The following article was originally published in Intelligent Insurer on 5 March, 2026:


The conversation around AI adoption has become inherent across the re/insurance industry, with key players striving to reach efficient, optimised workflows. A quieter debate emerging across the market revolves around building vs. buying AI infrastructure, and how to compete in such a rapidly changing field. One insurance-focused AI platform, fresh from securing a $50 million minority equity investment, argues the answer is straightforward. Insurers, reinsurers and brokers should not be competing with technology infrastructure at all.

Speaking exclusively to Intelligent Insurer, mea Platform’s CEO Martin Henley gave his view that too many technology projects in insurance start from the wrong premise: that firms must build proprietary systems to stay competitive. Mea has a different approach: “We market ourselves and sell ourselves as a buy platform,” Henley said.

Explaining what this looks like, Henley said: “We’ve focused on the areas of the insurance industry where, in my view, insurers, reinsurers or brokers, shouldn’t be competing with each other. Our focus is on the processing layer, how things are getting done, rather than the writing of the business.”

The recent investment is framed as acceleration and was always part of the growth plan. It will primarily support three pillars: go-to-market expansion, particularly in the US and Asia, increasing awareness of the platform’s capabilities, and ongoing product development and innovation to ensure the platform continues to complement the re/insurance industry.

Henley stressed that when it comes to AI adoption, re/insurers and brokers should focus on genuine success differentiators, such as underwriting talent and claims management, rather than on how back-office workflows and document integration might differ from company to company. In fact, Henley went as far as to say, “If you’re competing on back office, you’re not getting it right.” That layer should be concise yet effective; it doesn’t require duplicative technology infrastructure produced across different companies.

The Build Problem

These comments come as the market wrestles with the reality of AI deployment. According to Henley, a growing number of clients are arriving at mea after attempting to build their own tools or after engaging with products that require significant tailoring.

He explained that many companies initially attempt to build solutions in-house or adopt products that rely heavily on internal user input, which can be very difficult to obtain. Nine to 18 months later, they often discover the effort required was greater than expected and the solution remains incomplete.

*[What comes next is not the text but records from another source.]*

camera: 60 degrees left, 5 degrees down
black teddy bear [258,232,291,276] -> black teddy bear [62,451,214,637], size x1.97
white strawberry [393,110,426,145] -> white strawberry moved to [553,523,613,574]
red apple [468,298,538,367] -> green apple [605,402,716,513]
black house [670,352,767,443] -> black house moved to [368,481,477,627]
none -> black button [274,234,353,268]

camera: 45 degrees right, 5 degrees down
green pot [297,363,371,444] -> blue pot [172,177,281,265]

Mea’s pitch is deliberately pragmatic: AI systems that “work out of the box” and deliver early returns.

That approach began with data ingestion, extracting structured data from unstructured submissions. Henley explained that what starts as extracting 20–30 fields of information can quickly scale to 100 fields.

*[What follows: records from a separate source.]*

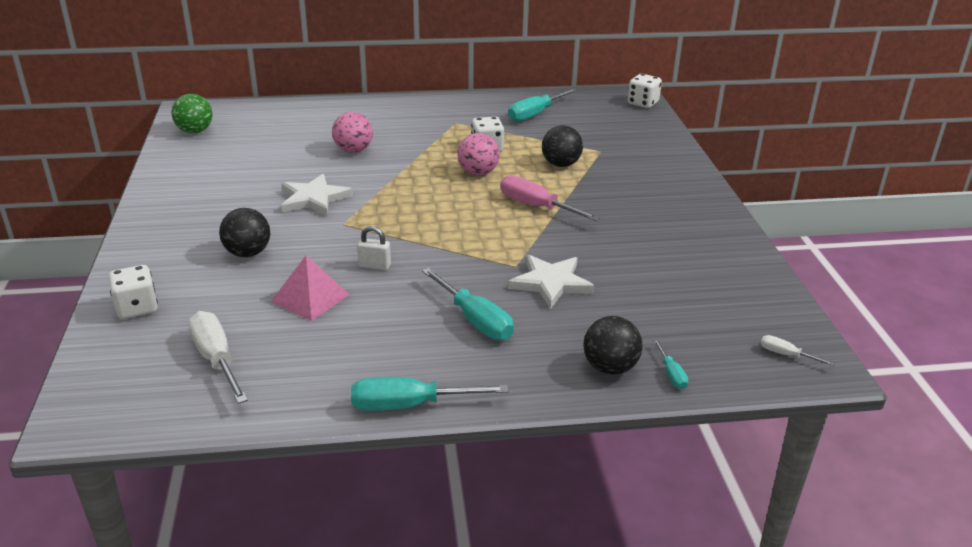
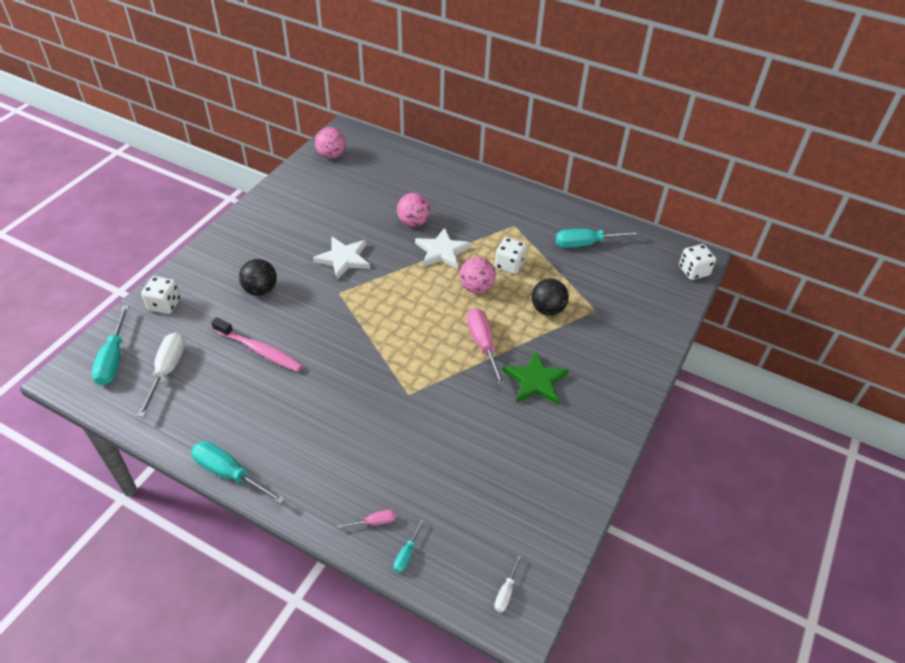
camera: 35 degrees right, 15 degrees up
green ball [171,94,213,133] -> pink ball [315,127,346,159]
pink pyramid [271,255,350,321] -> pink toothbrush [211,317,303,372]
white padlock [357,226,391,270] -> none
turquoise screwdriver [422,268,514,340] -> turquoise screwdriver moved to [91,305,129,385]
white star [508,255,595,309] -> white star moved to [415,228,471,269]
black ball [583,316,643,375] -> pink screwdriver [337,510,396,529]
white screwdriver [760,335,835,366] -> white screwdriver turned 135 degrees counterclockwise [494,555,522,613]
none -> green star [503,350,569,405]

The operational effect is cumulative. Once clean data is captured at the front end, underwriting triage accelerates, claims triage improves and broker response times shrink.

For carriers and MGAs operating in Bermuda’s high margin but competitive specialty market, speed is material. Faster turnaround “starts to impact margin and combined ratio in a very positive, meaningful way,” Henley said. And for MGAs in particular, “that directly impacts their enterprise value, and it does so quickly.”

AI Mandates and Market Nerves

AI adoption is no longer confined to innovation teams.

Henley explained many of their clients are now “receiving mandates from their C-suite and board to implement AI.” That top-down pressure is reshaping procurement conversations across the industry.

At the same time, public markets have reacted sharply to suggestions that AI could displace advisory roles, triggering bouts of broker stock volatility. Henley takes a measured view: “How much AI impacts brokers’ business, I think, is going to depend a little on the complexity. Some ‘simpler tasks’ may be automated. But the complex end, the strategy, the ’20 years of experience’ is still pretty difficult to replicate.”

Competitive advantage in re/insurance will come from smarter underwriting, sharper claims handling and better strategic judgment, not from building duplicative technology infrastructure. As boards push for AI adoption and the market grows wary of disruption, Henley’s argument is insurers, reinsurers and brokers should resist the urge to become tech builders and instead deploy proven, out-of-the-box systems that quickly unlock cleaner data, faster triage and improved margins.